*Problem details*.
Search the entries for the word "yChannelSelector" and copy each line that has it.

Given records below:

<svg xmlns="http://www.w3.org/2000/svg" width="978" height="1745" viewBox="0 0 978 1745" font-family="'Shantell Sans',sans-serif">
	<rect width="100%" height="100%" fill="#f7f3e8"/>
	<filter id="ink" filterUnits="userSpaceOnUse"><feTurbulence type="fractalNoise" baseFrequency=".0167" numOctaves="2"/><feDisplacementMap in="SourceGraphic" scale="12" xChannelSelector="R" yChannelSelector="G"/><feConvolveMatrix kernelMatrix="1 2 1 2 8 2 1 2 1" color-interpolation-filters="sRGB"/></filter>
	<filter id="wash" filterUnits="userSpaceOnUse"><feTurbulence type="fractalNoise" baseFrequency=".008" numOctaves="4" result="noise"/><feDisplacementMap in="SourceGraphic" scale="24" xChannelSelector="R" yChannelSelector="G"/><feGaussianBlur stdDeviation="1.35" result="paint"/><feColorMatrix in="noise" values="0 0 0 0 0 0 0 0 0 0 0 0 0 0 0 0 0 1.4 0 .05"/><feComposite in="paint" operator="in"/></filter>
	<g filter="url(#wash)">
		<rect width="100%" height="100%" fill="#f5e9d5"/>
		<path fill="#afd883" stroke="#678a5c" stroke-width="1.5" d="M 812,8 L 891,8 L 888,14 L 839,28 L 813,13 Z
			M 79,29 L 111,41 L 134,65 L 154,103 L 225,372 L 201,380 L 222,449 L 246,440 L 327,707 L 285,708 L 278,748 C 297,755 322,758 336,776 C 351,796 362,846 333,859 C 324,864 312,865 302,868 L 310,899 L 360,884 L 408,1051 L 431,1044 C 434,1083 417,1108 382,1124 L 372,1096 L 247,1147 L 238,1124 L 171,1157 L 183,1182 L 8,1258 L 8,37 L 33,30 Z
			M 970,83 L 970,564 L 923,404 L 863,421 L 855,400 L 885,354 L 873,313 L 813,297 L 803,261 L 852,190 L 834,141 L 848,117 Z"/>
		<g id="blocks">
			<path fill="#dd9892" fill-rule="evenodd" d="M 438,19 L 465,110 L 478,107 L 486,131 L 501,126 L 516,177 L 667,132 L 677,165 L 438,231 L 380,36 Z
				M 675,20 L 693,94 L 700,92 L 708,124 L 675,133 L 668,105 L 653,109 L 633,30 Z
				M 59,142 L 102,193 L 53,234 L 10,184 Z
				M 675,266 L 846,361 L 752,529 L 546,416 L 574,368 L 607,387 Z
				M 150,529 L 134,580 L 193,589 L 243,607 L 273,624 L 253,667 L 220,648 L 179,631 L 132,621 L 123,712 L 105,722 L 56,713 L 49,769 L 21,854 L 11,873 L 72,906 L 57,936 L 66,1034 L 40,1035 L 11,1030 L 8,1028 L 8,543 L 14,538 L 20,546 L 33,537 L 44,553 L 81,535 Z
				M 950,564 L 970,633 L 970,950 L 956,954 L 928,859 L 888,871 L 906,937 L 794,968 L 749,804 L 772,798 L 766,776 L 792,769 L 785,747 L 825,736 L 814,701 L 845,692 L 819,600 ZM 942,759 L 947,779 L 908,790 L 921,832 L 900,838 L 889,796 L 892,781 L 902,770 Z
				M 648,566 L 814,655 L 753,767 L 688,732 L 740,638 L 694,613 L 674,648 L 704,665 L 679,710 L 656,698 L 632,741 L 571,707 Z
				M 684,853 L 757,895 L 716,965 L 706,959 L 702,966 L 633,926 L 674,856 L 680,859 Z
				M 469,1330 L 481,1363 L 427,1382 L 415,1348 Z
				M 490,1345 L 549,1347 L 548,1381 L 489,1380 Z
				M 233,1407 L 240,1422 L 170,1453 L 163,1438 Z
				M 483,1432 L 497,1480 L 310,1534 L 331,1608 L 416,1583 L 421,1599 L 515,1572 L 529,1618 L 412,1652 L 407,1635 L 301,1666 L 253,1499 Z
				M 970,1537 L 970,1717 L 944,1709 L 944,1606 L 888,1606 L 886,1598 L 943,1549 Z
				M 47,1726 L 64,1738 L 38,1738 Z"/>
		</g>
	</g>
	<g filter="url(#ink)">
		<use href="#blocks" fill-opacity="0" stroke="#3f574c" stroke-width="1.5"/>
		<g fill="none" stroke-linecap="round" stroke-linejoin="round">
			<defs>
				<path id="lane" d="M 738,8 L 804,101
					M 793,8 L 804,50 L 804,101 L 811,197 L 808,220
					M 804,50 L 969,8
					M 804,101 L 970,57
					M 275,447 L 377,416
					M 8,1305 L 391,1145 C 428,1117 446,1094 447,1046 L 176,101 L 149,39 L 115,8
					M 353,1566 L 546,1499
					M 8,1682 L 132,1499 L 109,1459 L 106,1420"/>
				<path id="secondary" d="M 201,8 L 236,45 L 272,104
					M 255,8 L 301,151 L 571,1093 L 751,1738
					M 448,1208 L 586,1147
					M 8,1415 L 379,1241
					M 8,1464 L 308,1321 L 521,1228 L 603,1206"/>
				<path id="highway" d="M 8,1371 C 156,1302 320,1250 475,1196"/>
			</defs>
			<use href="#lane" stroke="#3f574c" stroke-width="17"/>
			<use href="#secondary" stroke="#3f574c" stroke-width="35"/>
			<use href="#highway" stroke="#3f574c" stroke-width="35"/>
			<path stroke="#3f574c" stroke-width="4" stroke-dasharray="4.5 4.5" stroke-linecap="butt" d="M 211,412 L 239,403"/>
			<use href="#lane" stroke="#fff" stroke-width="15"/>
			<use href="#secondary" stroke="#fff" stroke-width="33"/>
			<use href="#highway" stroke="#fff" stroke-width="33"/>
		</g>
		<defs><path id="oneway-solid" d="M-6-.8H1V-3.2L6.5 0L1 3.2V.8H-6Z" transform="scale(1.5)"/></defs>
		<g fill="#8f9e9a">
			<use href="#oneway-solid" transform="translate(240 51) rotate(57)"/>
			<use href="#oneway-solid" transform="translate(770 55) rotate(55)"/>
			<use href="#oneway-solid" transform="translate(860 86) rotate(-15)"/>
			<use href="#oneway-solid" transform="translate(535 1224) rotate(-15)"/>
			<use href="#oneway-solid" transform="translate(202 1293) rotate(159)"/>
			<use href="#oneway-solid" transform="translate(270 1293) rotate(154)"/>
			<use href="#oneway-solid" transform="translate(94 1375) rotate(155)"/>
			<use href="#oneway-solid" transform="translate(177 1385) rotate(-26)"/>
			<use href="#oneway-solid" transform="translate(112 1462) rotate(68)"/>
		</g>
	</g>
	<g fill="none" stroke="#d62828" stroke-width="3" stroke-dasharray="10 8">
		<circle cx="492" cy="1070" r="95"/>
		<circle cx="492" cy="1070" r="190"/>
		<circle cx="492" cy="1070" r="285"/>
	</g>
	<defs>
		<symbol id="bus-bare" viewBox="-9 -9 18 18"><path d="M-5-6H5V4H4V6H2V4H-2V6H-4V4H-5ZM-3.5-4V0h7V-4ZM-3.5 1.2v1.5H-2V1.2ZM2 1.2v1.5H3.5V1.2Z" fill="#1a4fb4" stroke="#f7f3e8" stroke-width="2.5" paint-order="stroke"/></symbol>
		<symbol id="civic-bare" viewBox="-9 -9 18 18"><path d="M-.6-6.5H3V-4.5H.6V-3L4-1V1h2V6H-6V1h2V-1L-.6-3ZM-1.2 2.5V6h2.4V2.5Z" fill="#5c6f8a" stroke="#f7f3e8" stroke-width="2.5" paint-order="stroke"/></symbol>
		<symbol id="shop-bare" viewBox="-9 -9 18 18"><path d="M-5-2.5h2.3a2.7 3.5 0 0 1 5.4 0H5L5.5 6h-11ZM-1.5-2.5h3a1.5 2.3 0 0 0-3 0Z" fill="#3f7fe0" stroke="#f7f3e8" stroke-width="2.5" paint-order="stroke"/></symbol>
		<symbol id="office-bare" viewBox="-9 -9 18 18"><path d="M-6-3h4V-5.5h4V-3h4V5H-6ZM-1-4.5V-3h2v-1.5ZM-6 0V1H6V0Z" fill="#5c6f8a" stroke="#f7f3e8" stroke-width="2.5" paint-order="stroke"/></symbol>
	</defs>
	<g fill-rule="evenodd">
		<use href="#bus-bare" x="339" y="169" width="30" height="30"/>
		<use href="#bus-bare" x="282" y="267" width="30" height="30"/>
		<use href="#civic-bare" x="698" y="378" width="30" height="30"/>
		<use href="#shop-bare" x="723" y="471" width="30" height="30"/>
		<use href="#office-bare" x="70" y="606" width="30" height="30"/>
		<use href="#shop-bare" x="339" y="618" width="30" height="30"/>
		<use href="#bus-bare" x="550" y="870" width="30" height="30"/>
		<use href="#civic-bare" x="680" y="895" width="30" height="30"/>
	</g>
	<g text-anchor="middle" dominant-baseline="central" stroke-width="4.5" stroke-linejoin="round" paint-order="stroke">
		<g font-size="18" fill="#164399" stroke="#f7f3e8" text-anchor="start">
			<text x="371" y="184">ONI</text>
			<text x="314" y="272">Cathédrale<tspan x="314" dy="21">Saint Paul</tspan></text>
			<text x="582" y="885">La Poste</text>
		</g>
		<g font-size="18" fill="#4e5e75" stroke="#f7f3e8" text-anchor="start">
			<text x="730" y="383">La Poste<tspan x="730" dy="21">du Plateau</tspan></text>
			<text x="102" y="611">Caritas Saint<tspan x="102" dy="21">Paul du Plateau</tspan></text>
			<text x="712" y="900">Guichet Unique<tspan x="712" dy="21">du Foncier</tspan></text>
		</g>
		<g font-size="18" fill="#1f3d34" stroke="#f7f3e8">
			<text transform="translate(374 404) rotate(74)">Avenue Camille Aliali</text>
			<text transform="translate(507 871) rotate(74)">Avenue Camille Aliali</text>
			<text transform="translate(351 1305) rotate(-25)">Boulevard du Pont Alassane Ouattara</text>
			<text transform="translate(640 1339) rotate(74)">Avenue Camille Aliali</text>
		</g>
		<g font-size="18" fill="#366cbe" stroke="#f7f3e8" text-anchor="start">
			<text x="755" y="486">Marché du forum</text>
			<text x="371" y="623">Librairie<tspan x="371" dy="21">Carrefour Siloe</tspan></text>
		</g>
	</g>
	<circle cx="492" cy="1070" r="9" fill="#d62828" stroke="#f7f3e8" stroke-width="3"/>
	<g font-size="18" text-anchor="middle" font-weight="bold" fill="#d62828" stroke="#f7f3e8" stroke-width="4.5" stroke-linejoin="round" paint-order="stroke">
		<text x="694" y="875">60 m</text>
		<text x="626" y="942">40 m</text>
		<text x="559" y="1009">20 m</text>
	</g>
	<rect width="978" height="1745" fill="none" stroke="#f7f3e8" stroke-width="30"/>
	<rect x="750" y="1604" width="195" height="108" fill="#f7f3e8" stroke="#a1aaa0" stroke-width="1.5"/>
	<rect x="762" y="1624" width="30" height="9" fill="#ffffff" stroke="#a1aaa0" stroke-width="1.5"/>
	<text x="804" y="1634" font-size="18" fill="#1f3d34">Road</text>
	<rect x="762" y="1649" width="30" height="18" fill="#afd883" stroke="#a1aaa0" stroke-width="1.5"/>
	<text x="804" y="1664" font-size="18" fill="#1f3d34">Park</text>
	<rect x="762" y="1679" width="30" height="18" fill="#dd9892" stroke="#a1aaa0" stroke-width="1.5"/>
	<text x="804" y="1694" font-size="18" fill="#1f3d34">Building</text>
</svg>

End of Given records.

*Result*.
	<filter id="ink" filterUnits="userSpaceOnUse"><feTurbulence type="fractalNoise" baseFrequency=".0167" numOctaves="2"/><feDisplacementMap in="SourceGraphic" scale="12" xChannelSelector="R" yChannelSelector="G"/><feConvolveMatrix kernelMatrix="1 2 1 2 8 2 1 2 1" color-interpolation-filters="sRGB"/></filter>
	<filter id="wash" filterUnits="userSpaceOnUse"><feTurbulence type="fractalNoise" baseFrequency=".008" numOctaves="4" result="noise"/><feDisplacementMap in="SourceGraphic" scale="24" xChannelSelector="R" yChannelSelector="G"/><feGaussianBlur stdDeviation="1.35" result="paint"/><feColorMatrix in="noise" values="0 0 0 0 0 0 0 0 0 0 0 0 0 0 0 0 0 1.4 0 .05"/><feComposite in="paint" operator="in"/></filter>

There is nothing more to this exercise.